I decided my physical activity would focus mostly on running, as this would get me out of the flat and doesn’t require any expensive equipment, as well as a Joe Wicks workout once or twice a week.
Reactions following the January 4 lockdown revelation that most people should spend at least the next seven weeks confined to their homes, except for exercise and essential business, were of frustration and anger.
However, there was also a sense of resilience. High-profile sportspeople took to social media to encourage those who may be feeling deflated by the news.
Boxer Tyson Fury tweeted a video in which he said: “No matter what’s going on in your life at this present moment, I’ve probably already been there.”
He advised people to “go for a bit of running, eat a bit of clean food.”
Fitness guru Joe Wicks, who developed simple home workouts for children and adults to complete during the first national lockdown, explained he was struggling with low mood following the announcement of a third lockdown.
Over Instagram, Wicks wrote on a post, “It’s okay to feel emotional.”
In the accompanying video, he maintained: “I know I won’t feel like this forever.”
He said: “I want to let people know that we’re all going through this, we all feel emotional, we all feel sensitive, we all feel angry.”
That is definitely true. Maybe I was naïve to sign up for a one bed flat in August, assuming that I wouldn’t have to spend months confined to it.
Either way, hearing public figures open up with personal mental health stories, particularly those who seem stoic on the surface, like Fury, does help.
It is important to shed more light on an area of health that is often ranked below physical fitness.
Both mental and physical wellbeing go hand in hand. As someone who has experienced panic attacks and anxiety in recent years, beginning an exercise routine that I can stick to is something which I hope will help to maintain positive mental health.
In the past, intense exercise sometimes led to a panic attack, as the feeling of breathlessness or changes in my breathing could be a trigger.
This put me off substantial exercise for a long time, and after my first run of the New Year, something like this did occur.
However, I was prepared for this and knew that by slowing down I would be able to exercise in a way which I found more comfortable.

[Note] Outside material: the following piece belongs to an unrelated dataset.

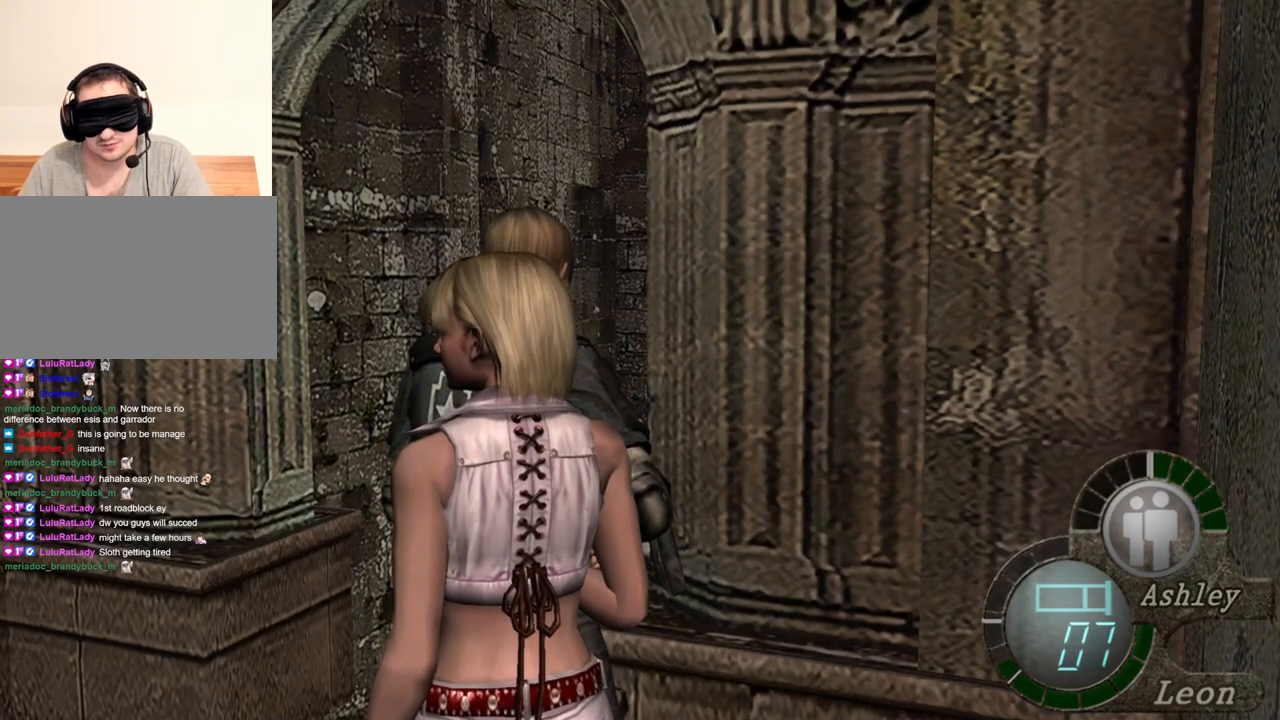
{"keys": ["w"], "mouse": [], "events": [[484, "w", "down"]]}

Starting with short runs at a more relaxed pace enabled me to give myself a base from which to work, without putting me off exercise altogether.

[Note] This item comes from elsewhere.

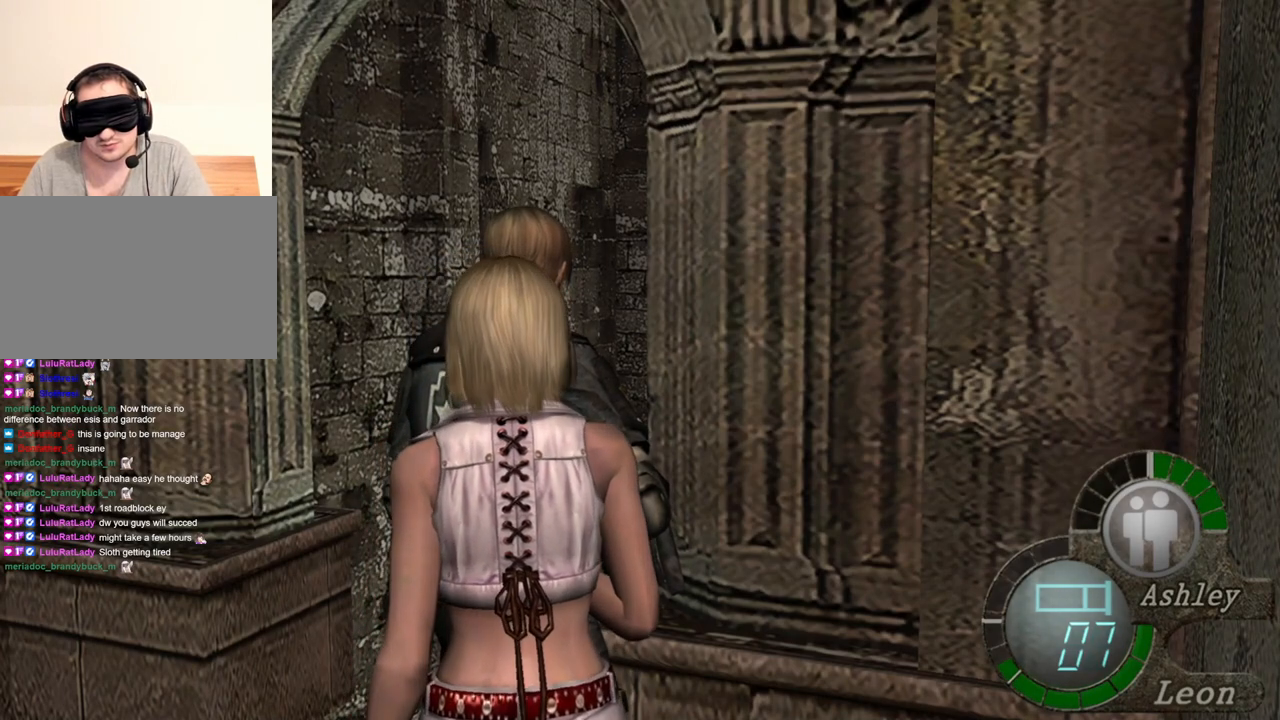
{"keys": ["s", "z"], "mouse": [], "events": [[217, "w", "up"], [250, "s", "down"], [484, "z", "down"]]}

As well as the obvious benefits to my physical health, I am starting to notice my mental wellbeing improve.
Across the first two lockdowns, Brits certainly exercised more, despite the reduced access to facilities.
One in five people took up exercise as a form of self-care.

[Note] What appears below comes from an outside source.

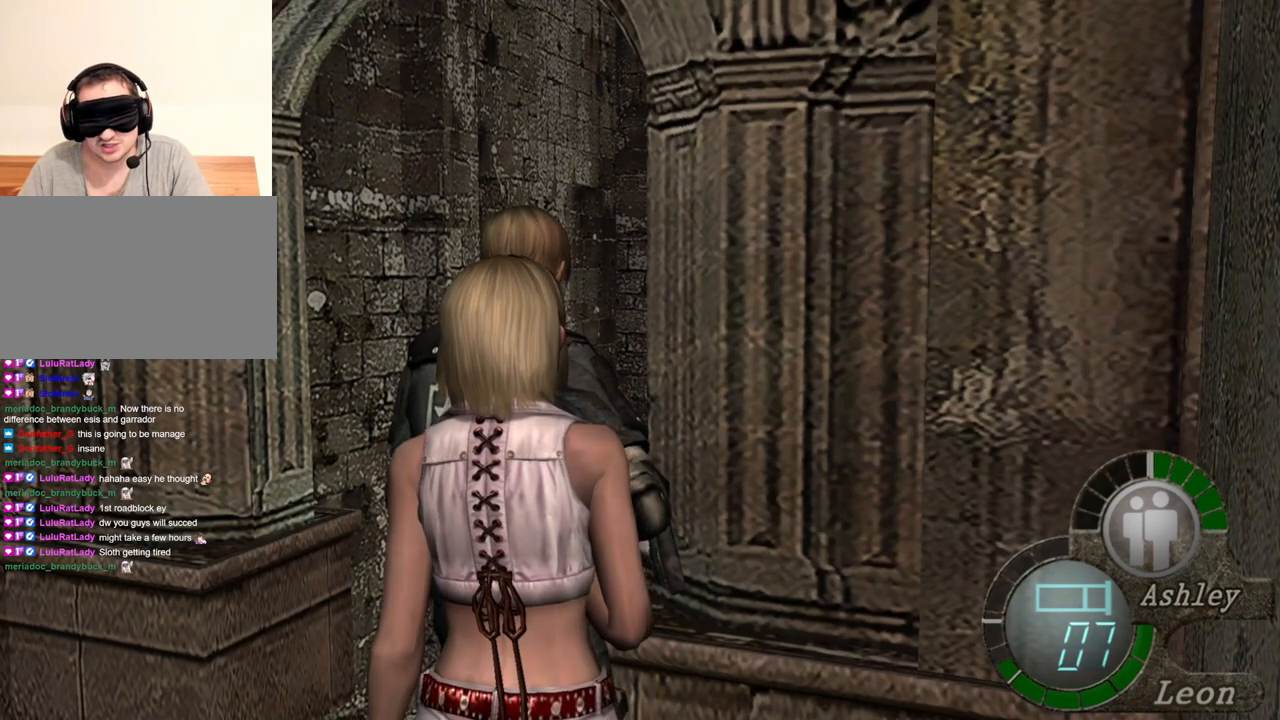
{"keys": [], "mouse": [], "events": [[50, "s", "up"], [184, "z", "up"], [317, "shift", "down"], [484, "shift", "up"]]}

Data from January 2020 showed that one quarter of Brits don’t do as much as a half hour session of exercise a week.
A year later, and new stats suggest that six million more Brits are exercising every day than they were BC (Before Covid).
In the first lockdown, Brits also introduced more fitness activities into their daily lives.
Recent research found that Manchester is the fittest UK city during the pandemic, with Liverpool and London coming in 2nd and 3rd place.
Two thirds of Mancunians are working out at least once a week, and 41% are training three to six times a week. I am hoping to stay a part of this statistic as I continue to develop a fitness routine that works for me.
For many people, though, exercise is the furthest thing from their mind as they find themselves preoccupied by the fallout from Covid, the stress of continued lockdowns, and doomscrolling.
I spoke to Alex Benson, director of a boutique gym in Hull, about the barriers lockdowns pose for fitness, and the relationship between exercise and mental health.
Benson’s mantra was: “consistency will always trump intensity.”
He explained the importance of setting realistic goals and focusing on small steps towards becoming fitter, rather than working towards unrealistic targets.
Some businesses have offered support to people who want to stay fit (and sane) during a lockdown that could last for months.
On 19th November last year, PureGym made its fitness app, previously only available to paid up members, free to everyone.
The app features more than 400 workouts which cover all abilities from total beginner to fitness gurus.
Classes and advice are also available which are designed to maintain physical and mental health.
Over one million people have already downloaded the app from the Apple app store or Google Play.
Joe Wicks also brought back his weekly PE classes in January, and Happy Mondays’ Bez announced he would be streaming his workouts.
Bez said: “Lockdown has been tough, so hopefully this will help to cheer everyone up.”
So, despite the fact that gyms have closed, and with them a facility that millions rely on every week for their physical and mental health, there are other ways of keeping healthy.
So far, I have found that I enjoy running much more than I expected to.
Granted, I haven’t done all that much of it yet, and I don’t have the stamina to run for hours at a time, but I am slowly becoming more comfortable with exercise.